Democrats Ask Kerry, Lieberman to Add Transportation Funding to Climate Bill

WASHINGTON — A group of Senate Democrats sent a letter yesterday to Sens. John Kerry, D-Mass., and Joseph Lieberman, I-Conn., urging them to add billions of dollars for transportation-related investments to the draft climate and energy bill the two recently unveiled.

“A number of strategies — including increased fuel efficiency, decreased carbon content of fuel, and greater transportation options — are necessary to accomplish meaningful reductions” in carbon emissions, according to the letter sent by Democratic Senators Thomas Carper of Delaware, Arlen Specter of Pennsylvania, Benjamin Cardin of Maryland, and Jeff Merkley of Oregon.

The letter cited U.S. Department of Transportation estimates that an additional $30 billion per year is needed just to maintain highways, bridges, and transit systems. Most of the federal funding that currently supports those systems comes from general-fund appropriations, gasoline and diesel fuel taxes, as well as driving-related fees. Recent industry estimates of revenue necessary to sustain a six-year transportation bill fall in the $500 billion to $600 billion range.

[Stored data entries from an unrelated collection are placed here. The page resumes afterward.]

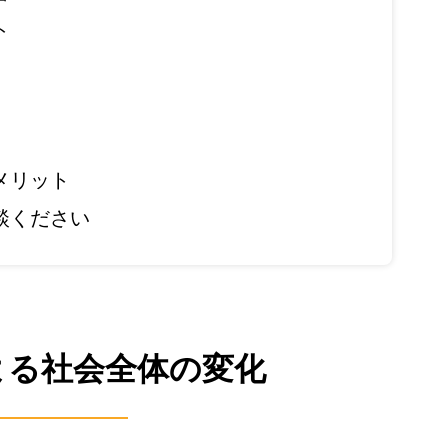
ト
メリット
談ください
よる社会全体の変化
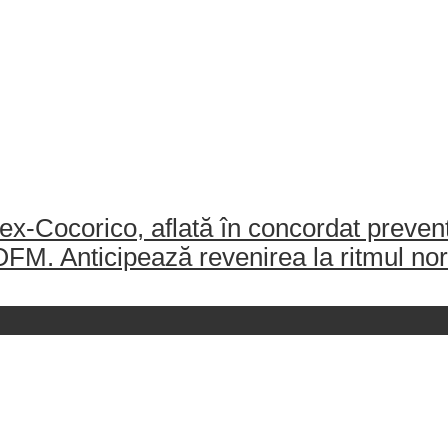
-Cocorico, aflată în concordat preventiv
AJOFM. Anticipează revenirea la ritmul no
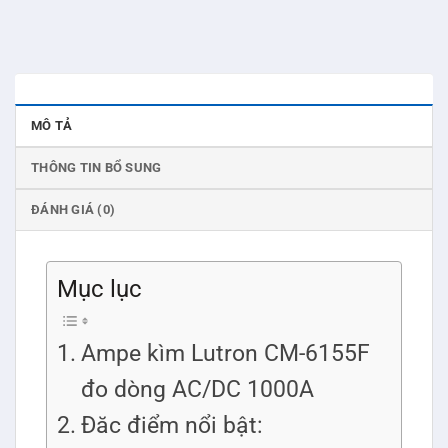
MÔ TẢ
THÔNG TIN BỔ SUNG
ĐÁNH GIÁ (0)
Mục lục
Ampe kìm Lutron CM-6155F
đo dòng AC/DC 1000A
Đăc điểm nổi bật:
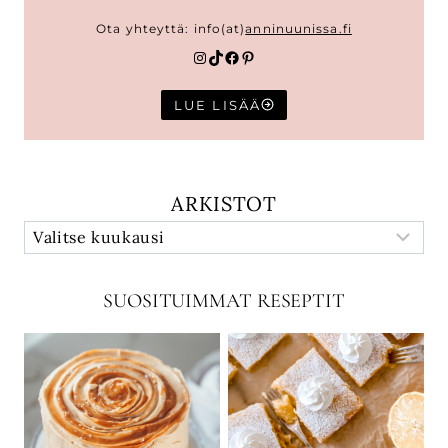
Ota yhteyttä: info(at)
anninuunissa.fi
Instagram
TikTok
Facebook
Pinterest
LUE LISÄÄ
ARKISTOT
SUOSITUIMMAT RESEPTIT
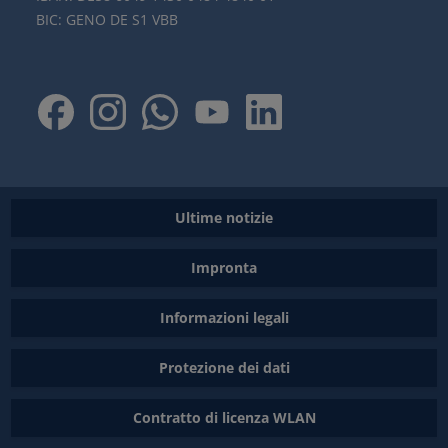
BIC: GENO DE S1 VBB
Ultime notizie
Impronta
Informazioni legali
Protezione dei dati
Contratto di licenza WLAN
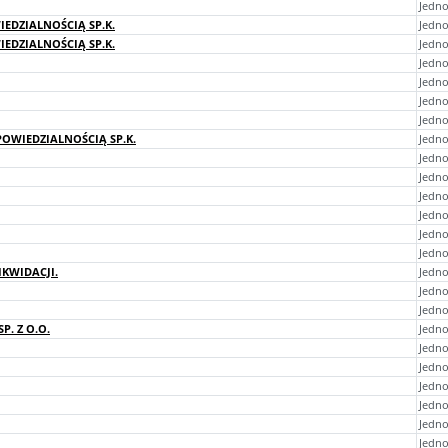
Jedno
EDZIALNOŚCIĄ SP.K.
Jedno
EDZIALNOŚCIĄ SP.K.
Jedno
Jedno
Jedno
Jedno
Jedn
OWIEDZIALNOŚCIĄ SP.K.
Jedno
Jedno
Jedno
Jedno
Jedno
Jedno
Jedno
IKWIDACJI.
Jedno
Jedno
Jedno
. Z O.O.
Jedno
Jedno
Jedno
Jedn
Jedno
Jedn
Jedn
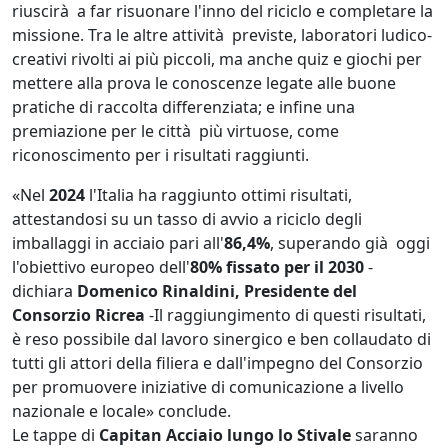
riuscirà a far risuonare l'inno del riciclo e completare la
missione. Tra le altre attività previste, laboratori ludico-
creativi rivolti ai più piccoli, ma anche quiz e giochi per
mettere alla prova le conoscenze legate alle buone
pratiche di raccolta differenziata; e infine una
premiazione per le città più virtuose, come
riconoscimento per i risultati raggiunti.
«Nel
2024
l'Italia ha raggiunto ottimi risultati,
attestandosi su un tasso di avvio a riciclo degli
imballaggi in acciaio pari all'
86,4%
, superando già oggi
l'obiettivo europeo dell'
80% fissato per il 2030
-
dichiara
Domenico Rinaldini, Presidente del
Consorzio Ricrea
-Il raggiungimento di questi risultati,
è reso possibile dal lavoro sinergico e ben collaudato di
tutti gli attori della filiera e dall'impegno del Consorzio
per promuovere iniziative di comunicazione a livello
nazionale e locale» conclude.
Le tappe di
Capitan Acciaio lungo lo Stivale
saranno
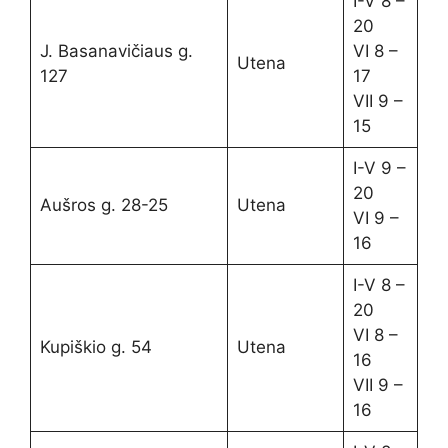
I-V 8 –
20
J. Basanavičiaus g.
VI 8 –
Utena
127
17
VII 9 –
15
I-V 9 –
20
Aušros g. 28-25
Utena
VI 9 –
16
I-V 8 –
20
VI 8 –
Kupiškio g. 54
Utena
16
VII 9 –
16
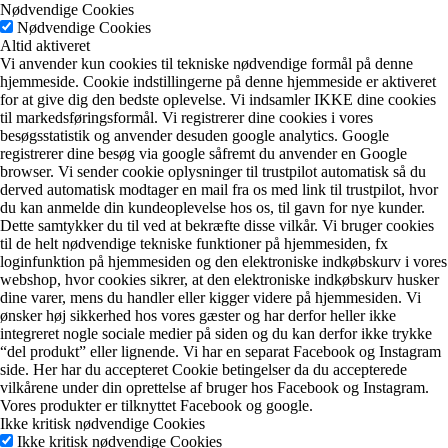
Nødvendige Cookies
Nødvendige Cookies
Altid aktiveret
Vi anvender kun cookies til tekniske nødvendige formål på denne
hjemmeside. Cookie indstillingerne på denne hjemmeside er aktiveret
for at give dig den bedste oplevelse. Vi indsamler IKKE dine cookies
til markedsføringsformål. Vi registrerer dine cookies i vores
besøgsstatistik og anvender desuden google analytics. Google
registrerer dine besøg via google såfremt du anvender en Google
browser. Vi sender cookie oplysninger til trustpilot automatisk så du
derved automatisk modtager en mail fra os med link til trustpilot, hvor
du kan anmelde din kundeoplevelse hos os, til gavn for nye kunder.
Dette samtykker du til ved at bekræfte disse vilkår. Vi bruger cookies
til de helt nødvendige tekniske funktioner på hjemmesiden, fx
loginfunktion på hjemmesiden og den elektroniske indkøbskurv i vores
webshop, hvor cookies sikrer, at den elektroniske indkøbskurv husker
dine varer, mens du handler eller kigger videre på hjemmesiden. Vi
ønsker høj sikkerhed hos vores gæster og har derfor heller ikke
integreret nogle sociale medier på siden og du kan derfor ikke trykke
“del produkt” eller lignende. Vi har en separat Facebook og Instagram
side. Her har du accepteret Cookie betingelser da du accepterede
vilkårene under din oprettelse af bruger hos Facebook og Instagram.
Vores produkter er tilknyttet Facebook og google.
Ikke kritisk nødvendige Cookies
Ikke kritisk nødvendige Cookies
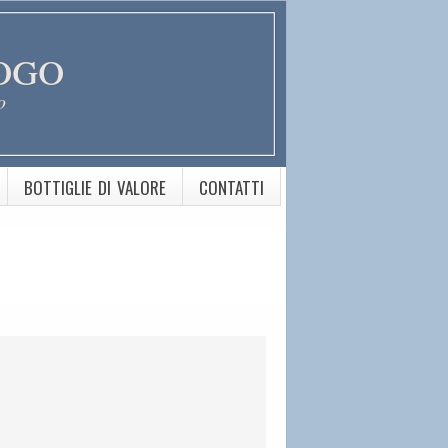
ogo
o
BOTTIGLIE DI VALORE
CONTATTI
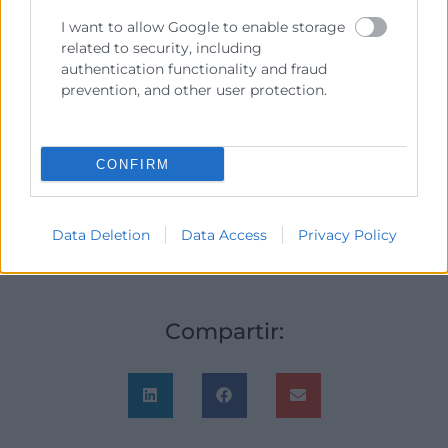
comunicación y escucha activa.
I want to allow Google to enable storage
Manejar la incertidumbre y la gestión
related to security, including
authentication functionality and fraud
del cambio.
prevention, and other user protection.
Ganar claridad mental y “foco” para la
correcta toma de decisiones.
Desarrollar el sentimiento de
CONFIRM
compasión y conexión hacia sí mismo
y hacía los demás.
Data Deletion
Data Access
Privacy Policy
Compartir:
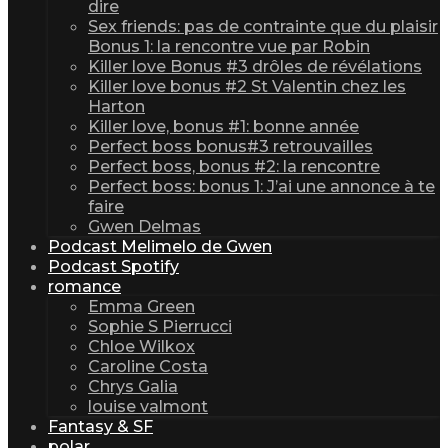
dire
Sex friends: pas de contrainte que du plaisir
Bonus 1: la rencontre vue par Robin
Killer love Bonus #3 drôles de révélations
Killer love bonus #2 St Valentin chez les
Harton
Killer love, bonus #1: bonne année
Perfect boss bonus#3 retrouvailles
Perfect boss, bonus #2: la rencontre
Perfect boss: bonus 1: J’ai une annonce à te
faire
Gwen Delmas
Podcast Melimelo de Gwen
Podcast Spotify
romance
Emma Green
Sophie S Pierrucci
Chloe Wilkox
Caroline Costa
Chrys Galia
louise valmont
Fantasy & SF
polar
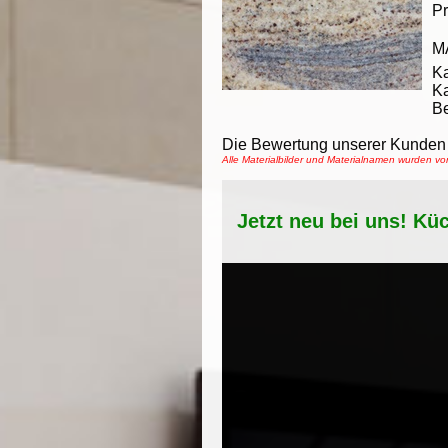
Pr
M
Ka
Ka
Be
Die Bewertung unserer Kunden 
Alle Materialbilder und Materialnamen wurden 
Jetzt neu bei uns! Kü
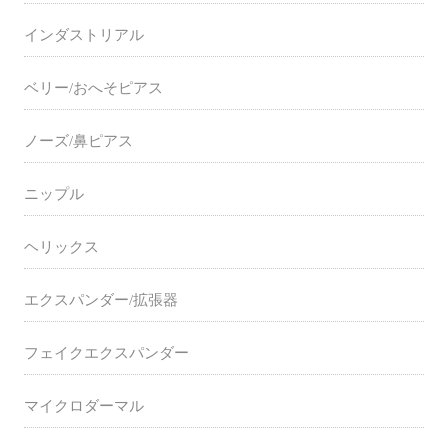
インダストリアル
ベリー/おへそピアス
ノーズ/鼻ピアス
ニップル
ヘリックス
エクスパンダー/拡張器
フェイクエクスパンダー
マイクロダーマル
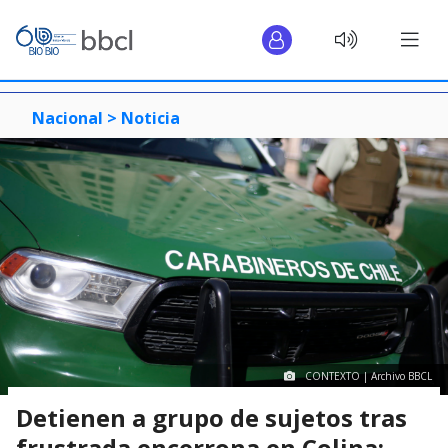
Nacional >
Noticia
CONTEXTO | Archivo BBCL
Detienen a grupo de sujetos tras
frustrada encerrona en Colina:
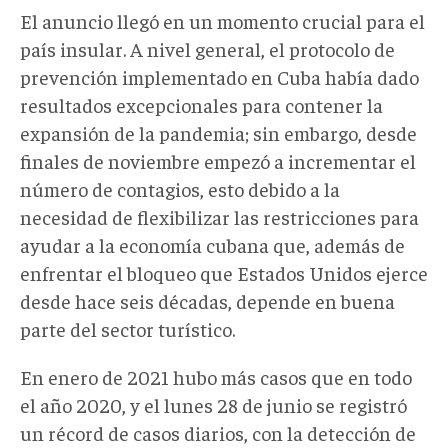
El anuncio llegó en un momento crucial para el
país insular. A nivel general, el protocolo de
prevención implementado en Cuba había dado
resultados excepcionales para contener la
expansión de la pandemia; sin embargo, desde
finales de noviembre empezó a incrementar el
número de contagios, esto debido a la
necesidad de flexibilizar las restricciones para
ayudar a la economía cubana que, además de
enfrentar el bloqueo que Estados Unidos ejerce
desde hace seis décadas, depende en buena
parte del sector turístico.
En enero de 2021 hubo más casos que en todo
el año 2020, y el lunes 28 de junio se registró
un récord de casos diarios, con la detección de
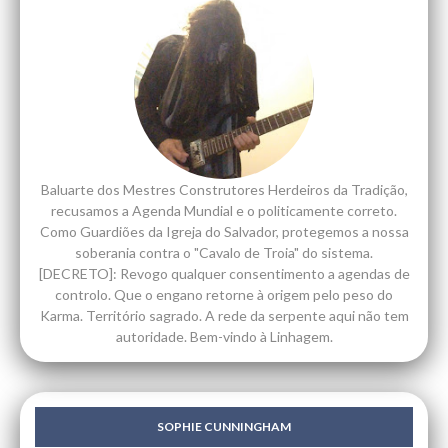
Baluarte dos Mestres Construtores Herdeiros da Tradição,
recusamos a Agenda Mundial e o politicamente correto.
Como Guardiões da Igreja do Salvador, protegemos a nossa
soberania contra o "Cavalo de Troia" do sistema.
[DECRETO]: Revogo qualquer consentimento a agendas de
controlo. Que o engano retorne à origem pelo peso do
Karma. Território sagrado. A rede da serpente aqui não tem
autoridade. Bem-vindo à Linhagem.
SOPHIE CUNNINGHAM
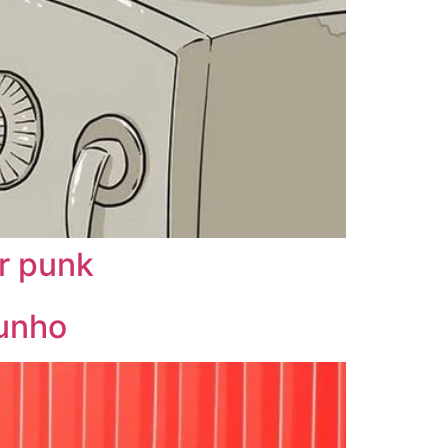
r punk
junho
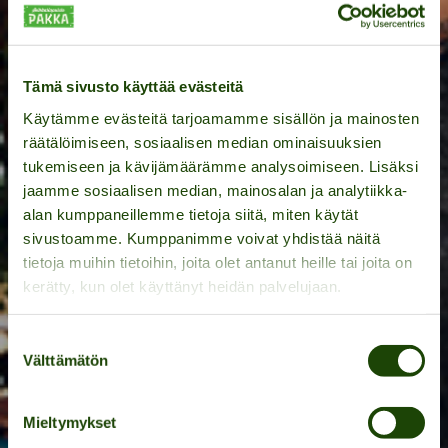
Tämä sivusto käyttää evästeitä
Käytämme evästeitä tarjoamamme sisällön ja mainosten
räätälöimiseen, sosiaalisen median ominaisuuksien
tukemiseen ja kävijämäärämme analysoimiseen. Lisäksi
jaamme sosiaalisen median, mainosalan ja analytiikka-
alan kumppaneillemme tietoja siitä, miten käytät
sivustoamme. Kumppanimme voivat yhdistää näitä
tietoja muihin tietoihin, joita olet antanut heille tai joita on
kerätty, kun olet käyttänyt heidän palvelujaan.
Pakka Golf – a super fun
Suostumuksen
Välttämätön
valinta
cousin of frisbee golf
Mieltymykset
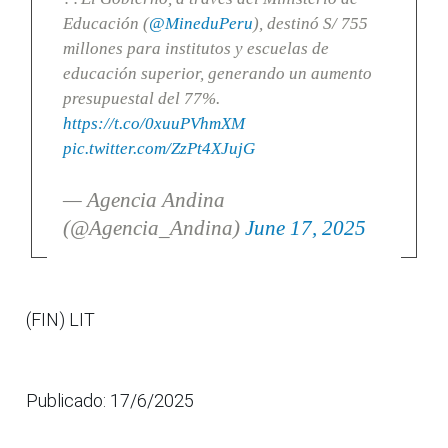
Educación (
@MineduPeru
), destinó S/ 755
millones para institutos y escuelas de
educación superior, generando un aumento
presupuestal del 77%.
https://t.co/0xuuPVhmXM
pic.twitter.com/ZzPt4XJujG
— Agencia Andina
(@Agencia_Andina)
June 17, 2025
(FIN) LIT
Publicado: 17/6/2025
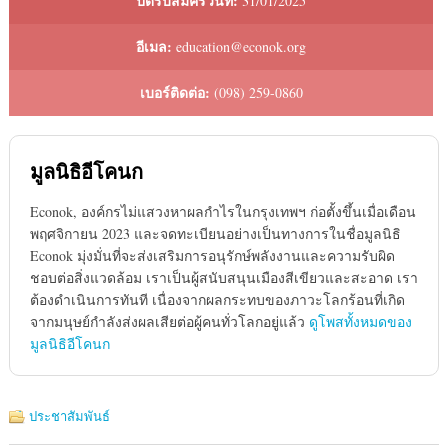
ปิดรับสมัครวันที่:
31/01/2025
อีเมล:
education@econok.org
เบอร์ติดต่อ:
(098) 259-0860
มูลนิธิอีโคนก
Econok, องค์กรไม่แสวงหาผลกําไรในกรุงเทพฯ ก่อตั้งขึ้นเมื่อเดือน
พฤศจิกายน 2023 และจดทะเบียนอย่างเป็นทางการในชื่อมูลนิธิ
Econok มุ่งมั่นที่จะส่งเสริมการอนุรักษ์พลังงานและความรับผิด
ชอบต่อสิ่งแวดล้อม เราเป็นผู้สนับสนุนเมืองสีเขียวและสะอาด เรา
ต้องดําเนินการทันที เนื่องจากผลกระทบของภาวะโลกร้อนที่เกิด
จากมนุษย์กําลังส่งผลเสียต่อผู้คนทั่วโลกอยู่แล้ว
ดูโพสทั้งหมดของ
มูลนิธิอีโคนก
ประชาสัมพันธ์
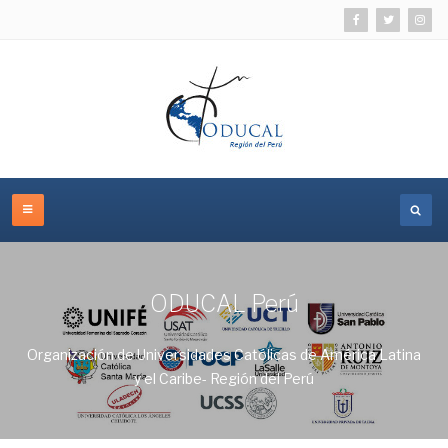
ODUCAL Perú
Organización de Universidades Católicas de América Latina
y el Caribe- Región del Perú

“Improving our infrastructure to provide for the maximum economic benefit and job growth will require an additional investment of $75 billion per year,” the four senators wrote, though they did not call for a specific amount to be dedicated to transportation in the bill.

The draft American Power Act, introduced by Kerry and Lieberman last month, would direct states and metropolitan planning organizations to set and meet transportation emissions-reduction goals. To that end, the bill would provide up to $6.25 billion per year for transportation.

About $2 billion of that amount would be distributed in competitive, discretionary grants. The bill also would create a $3 billion tax-credit bond program for vehicles powered by natural gas, allow private-activity bond financing for advanced nuclear power facilities, and expand a nuclear loan guarantee program,

Some groups have argued that infrastructure should receive a higher share of the revenues the federal government would collect from the transportation sector under the bill’s provisions. They want those revenues to be shifted into the highway trust fund.

The bill’s proposal for emissions trading and greenhouse gas emissions caps would generate an estimated $19.5 billion of transportation-related revenues starting in 2013, according to groups that analyzed fuel consumption rates for gasoline and diesel fuel ­users.

Carper joined Transportation For America — a coalition of transportation, housing, business, environmental, public health, development, and other infrastructure-related organizations — on a teleconference call yesterday to argue for more transportation funds to be included in the Kerry-Lieberman proposal.

The bill would provide “nearly three times” the amount of funding for transportation than any previous climate bill has provided, said James Corless, director of Transportation For America.

“Even though the policy is wonderful and the money is three times [as large], it still isn’t enough,” he said. “Revenues generated from the transportation sector should be reinvested” in maintaining and building new infrastructure.